§ Entries provided
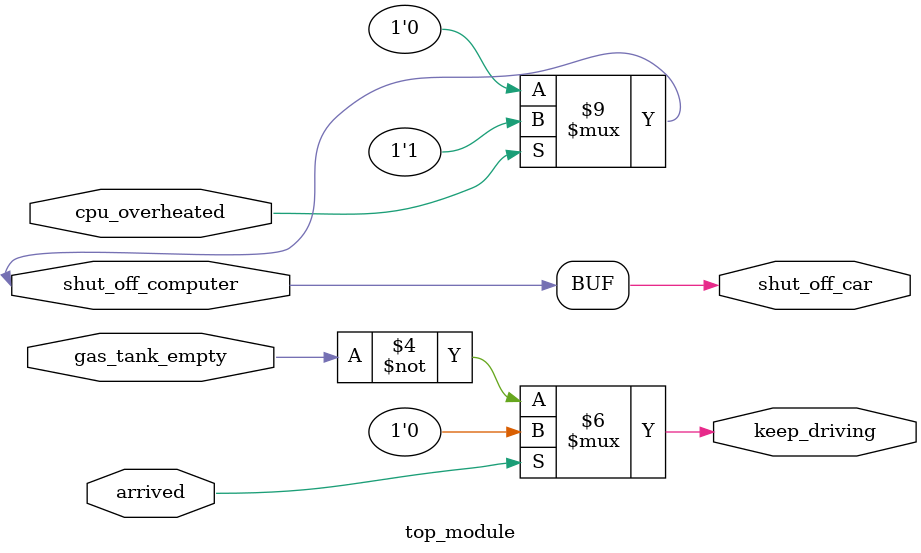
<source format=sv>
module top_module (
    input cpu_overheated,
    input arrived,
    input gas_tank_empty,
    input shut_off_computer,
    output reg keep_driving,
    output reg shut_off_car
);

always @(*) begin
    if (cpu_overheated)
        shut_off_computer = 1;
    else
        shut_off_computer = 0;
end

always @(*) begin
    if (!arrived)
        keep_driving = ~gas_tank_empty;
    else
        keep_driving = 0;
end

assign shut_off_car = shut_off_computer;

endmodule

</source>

§ Task statement
Strip the images and return the remaining data exactly.

§ Result
<source format=sv>
module top_module (
    input cpu_overheated,
    input arrived,
    input gas_tank_empty,
    input shut_off_computer,
    output reg keep_driving,
    output reg shut_off_car
);

always @(*) begin
    if (cpu_overheated)
        shut_off_computer = 1;
    else
        shut_off_computer = 0;
end

always @(*) begin
    if (!arrived)
        keep_driving = ~gas_tank_empty;
    else
        keep_driving = 0;
end

assign shut_off_car = shut_off_computer;

endmodule

</source>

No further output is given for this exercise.